§ ABOUT THIS EXERCISE: Pick out each line in the material below that contains the string "senza", matching case exactly, and copy those lines.

§ RECORDS TO USE:
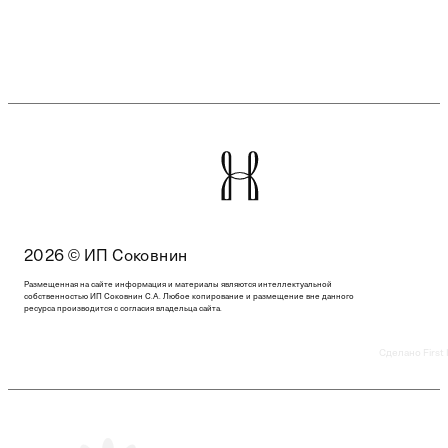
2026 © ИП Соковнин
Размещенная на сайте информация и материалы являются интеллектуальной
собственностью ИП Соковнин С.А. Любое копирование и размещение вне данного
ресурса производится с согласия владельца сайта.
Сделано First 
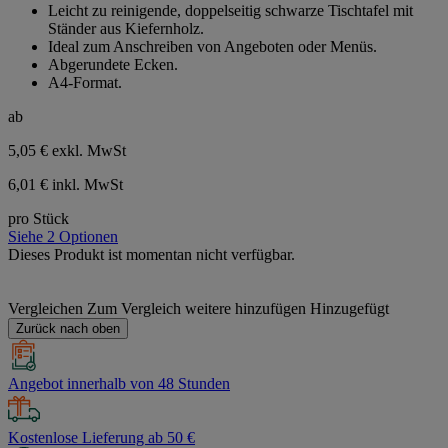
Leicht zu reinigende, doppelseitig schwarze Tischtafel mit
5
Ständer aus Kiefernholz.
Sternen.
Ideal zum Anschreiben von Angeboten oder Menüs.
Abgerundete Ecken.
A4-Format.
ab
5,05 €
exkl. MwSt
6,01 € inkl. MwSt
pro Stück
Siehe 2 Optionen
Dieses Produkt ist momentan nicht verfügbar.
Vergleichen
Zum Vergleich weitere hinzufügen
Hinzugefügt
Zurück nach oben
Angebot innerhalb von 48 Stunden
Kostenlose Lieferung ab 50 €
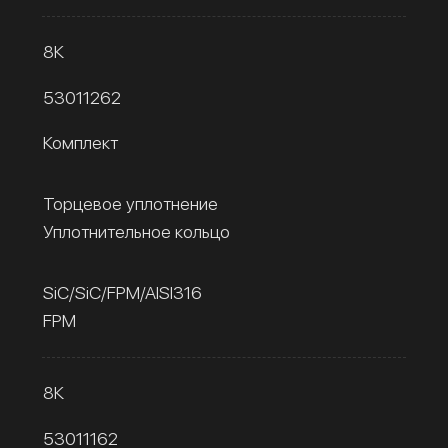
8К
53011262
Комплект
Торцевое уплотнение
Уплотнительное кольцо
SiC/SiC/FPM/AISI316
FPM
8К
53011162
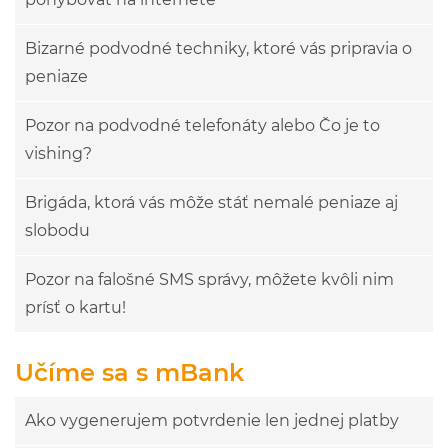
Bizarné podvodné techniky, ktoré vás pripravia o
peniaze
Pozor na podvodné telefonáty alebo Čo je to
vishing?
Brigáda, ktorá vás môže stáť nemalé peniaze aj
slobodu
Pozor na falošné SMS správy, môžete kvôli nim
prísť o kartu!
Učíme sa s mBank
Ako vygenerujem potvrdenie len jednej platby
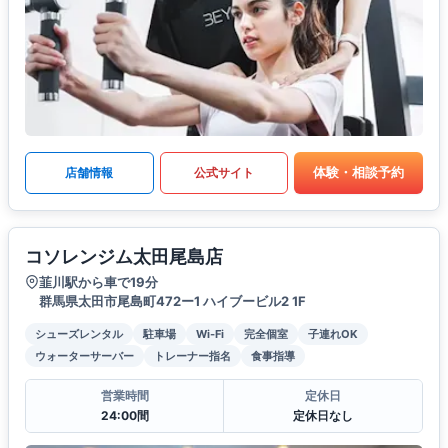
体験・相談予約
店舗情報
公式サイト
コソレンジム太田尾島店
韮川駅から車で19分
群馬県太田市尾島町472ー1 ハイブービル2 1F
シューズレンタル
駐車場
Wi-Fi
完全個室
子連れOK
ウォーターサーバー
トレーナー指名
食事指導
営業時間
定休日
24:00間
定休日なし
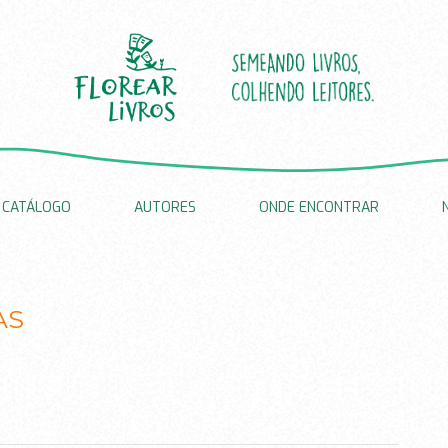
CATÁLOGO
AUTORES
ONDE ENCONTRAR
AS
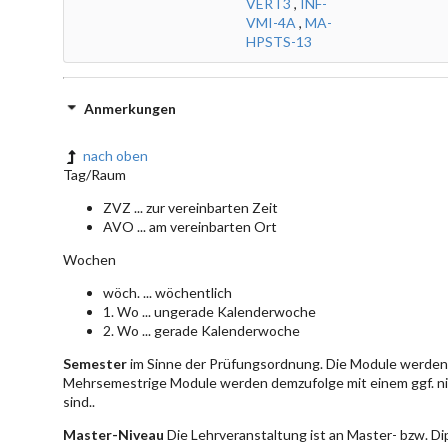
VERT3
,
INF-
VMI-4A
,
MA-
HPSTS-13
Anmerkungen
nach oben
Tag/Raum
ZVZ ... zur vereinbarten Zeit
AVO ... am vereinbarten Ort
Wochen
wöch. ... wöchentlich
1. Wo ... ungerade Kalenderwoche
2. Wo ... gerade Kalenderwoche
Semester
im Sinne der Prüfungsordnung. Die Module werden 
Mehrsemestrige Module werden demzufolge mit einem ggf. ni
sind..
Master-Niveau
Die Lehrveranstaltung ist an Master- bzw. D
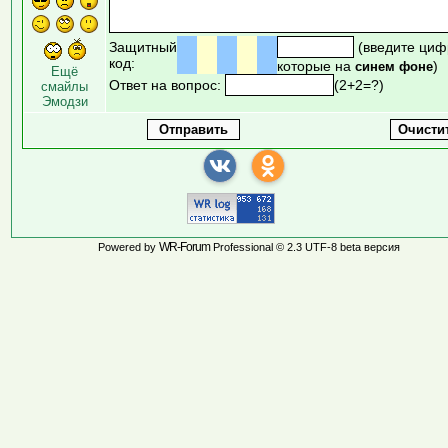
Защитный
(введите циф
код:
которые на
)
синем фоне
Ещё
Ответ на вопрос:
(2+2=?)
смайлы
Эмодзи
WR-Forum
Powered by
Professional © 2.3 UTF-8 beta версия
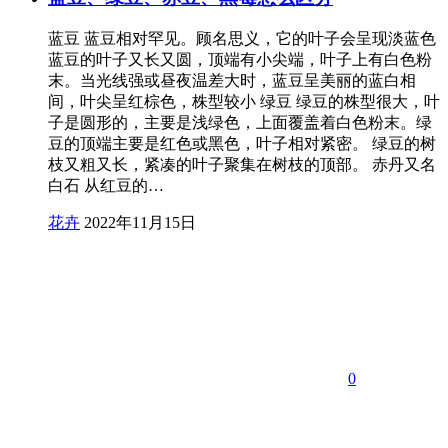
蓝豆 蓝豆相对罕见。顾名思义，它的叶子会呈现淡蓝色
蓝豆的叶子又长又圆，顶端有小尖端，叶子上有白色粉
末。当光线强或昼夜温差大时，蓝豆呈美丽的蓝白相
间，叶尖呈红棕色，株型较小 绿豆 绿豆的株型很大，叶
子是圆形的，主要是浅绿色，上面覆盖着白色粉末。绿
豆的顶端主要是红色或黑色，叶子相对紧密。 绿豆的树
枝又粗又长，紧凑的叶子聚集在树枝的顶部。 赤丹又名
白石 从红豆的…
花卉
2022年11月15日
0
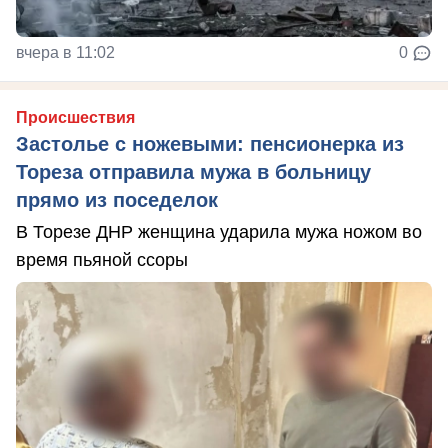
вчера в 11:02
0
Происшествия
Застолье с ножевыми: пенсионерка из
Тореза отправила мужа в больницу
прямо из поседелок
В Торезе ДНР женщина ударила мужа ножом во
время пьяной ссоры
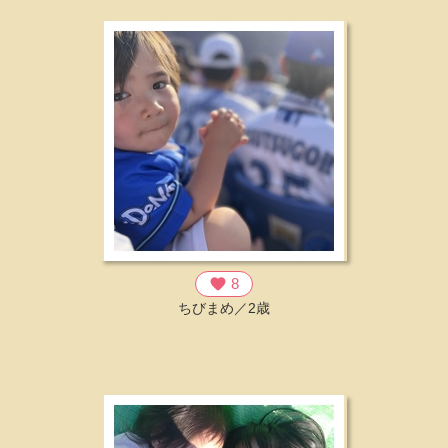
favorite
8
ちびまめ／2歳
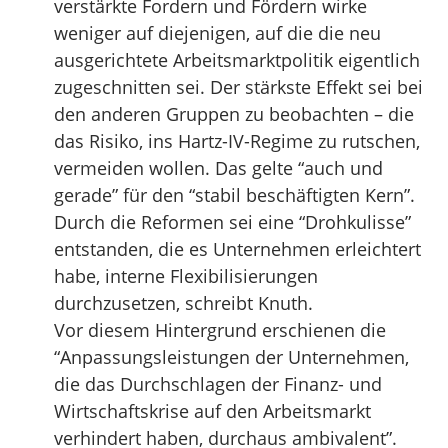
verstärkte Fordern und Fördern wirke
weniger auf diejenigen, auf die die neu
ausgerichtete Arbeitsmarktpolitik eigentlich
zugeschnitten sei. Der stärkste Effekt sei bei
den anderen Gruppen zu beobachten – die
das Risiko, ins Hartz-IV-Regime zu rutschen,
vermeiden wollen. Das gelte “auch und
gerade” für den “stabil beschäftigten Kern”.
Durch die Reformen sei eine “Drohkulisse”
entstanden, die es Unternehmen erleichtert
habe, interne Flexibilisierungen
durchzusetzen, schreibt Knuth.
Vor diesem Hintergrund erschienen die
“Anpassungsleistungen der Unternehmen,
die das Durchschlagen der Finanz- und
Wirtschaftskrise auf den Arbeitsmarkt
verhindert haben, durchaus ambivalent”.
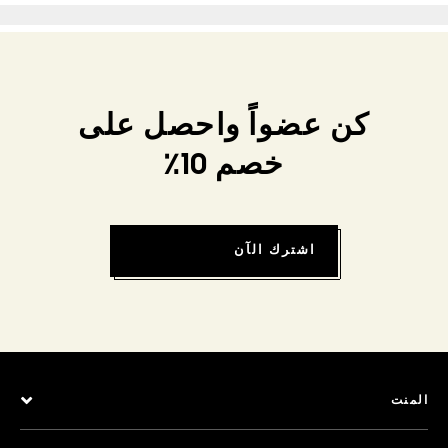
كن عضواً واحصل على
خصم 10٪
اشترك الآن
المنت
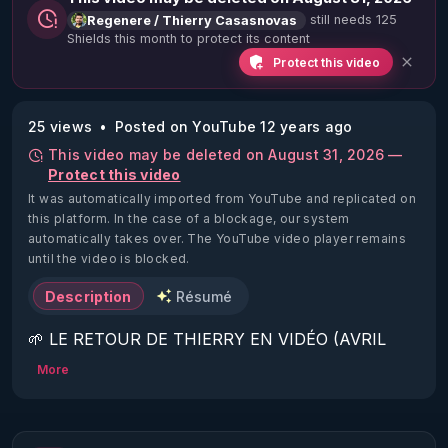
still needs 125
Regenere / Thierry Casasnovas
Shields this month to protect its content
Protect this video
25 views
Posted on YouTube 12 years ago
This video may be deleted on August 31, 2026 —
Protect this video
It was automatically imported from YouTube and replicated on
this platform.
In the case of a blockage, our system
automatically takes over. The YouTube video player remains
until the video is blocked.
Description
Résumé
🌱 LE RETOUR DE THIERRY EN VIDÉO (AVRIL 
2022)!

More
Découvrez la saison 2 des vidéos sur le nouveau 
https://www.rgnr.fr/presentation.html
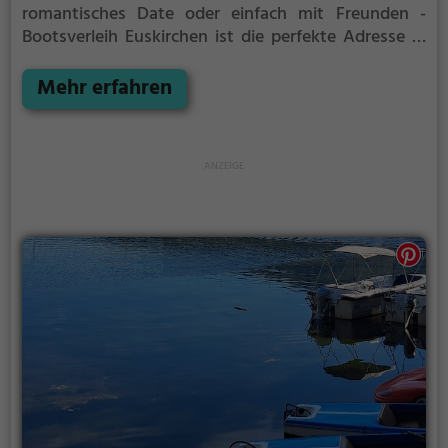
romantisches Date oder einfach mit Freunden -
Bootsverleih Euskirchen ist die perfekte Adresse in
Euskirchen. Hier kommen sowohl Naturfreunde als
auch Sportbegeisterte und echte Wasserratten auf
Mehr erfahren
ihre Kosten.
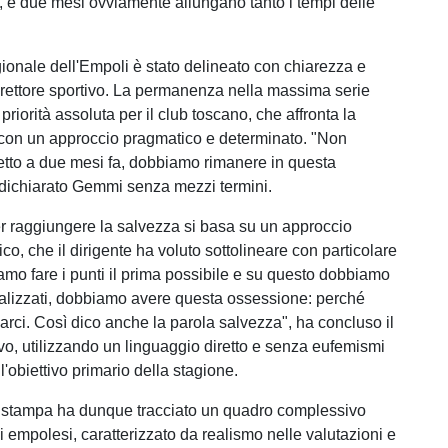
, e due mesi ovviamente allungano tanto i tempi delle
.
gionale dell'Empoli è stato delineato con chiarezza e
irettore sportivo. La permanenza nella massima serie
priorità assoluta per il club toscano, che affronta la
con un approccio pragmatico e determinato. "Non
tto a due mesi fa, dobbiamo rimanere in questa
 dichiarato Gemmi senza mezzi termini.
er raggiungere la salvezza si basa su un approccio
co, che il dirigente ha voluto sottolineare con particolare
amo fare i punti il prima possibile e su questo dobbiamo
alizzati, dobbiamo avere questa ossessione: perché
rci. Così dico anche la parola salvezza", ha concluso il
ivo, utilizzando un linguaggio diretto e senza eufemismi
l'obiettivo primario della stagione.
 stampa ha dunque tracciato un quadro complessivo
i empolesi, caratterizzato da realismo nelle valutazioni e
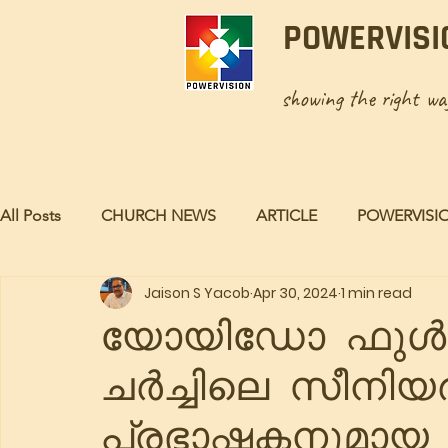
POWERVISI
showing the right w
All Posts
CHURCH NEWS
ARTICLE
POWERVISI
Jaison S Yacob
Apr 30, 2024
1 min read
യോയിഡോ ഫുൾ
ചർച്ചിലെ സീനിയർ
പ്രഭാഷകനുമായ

§ WRITTEN RESPONSE:
 dichiarato Gemmi senza mezzi termini.
ivo, utilizzando un linguaggio diretto e senza eufemismi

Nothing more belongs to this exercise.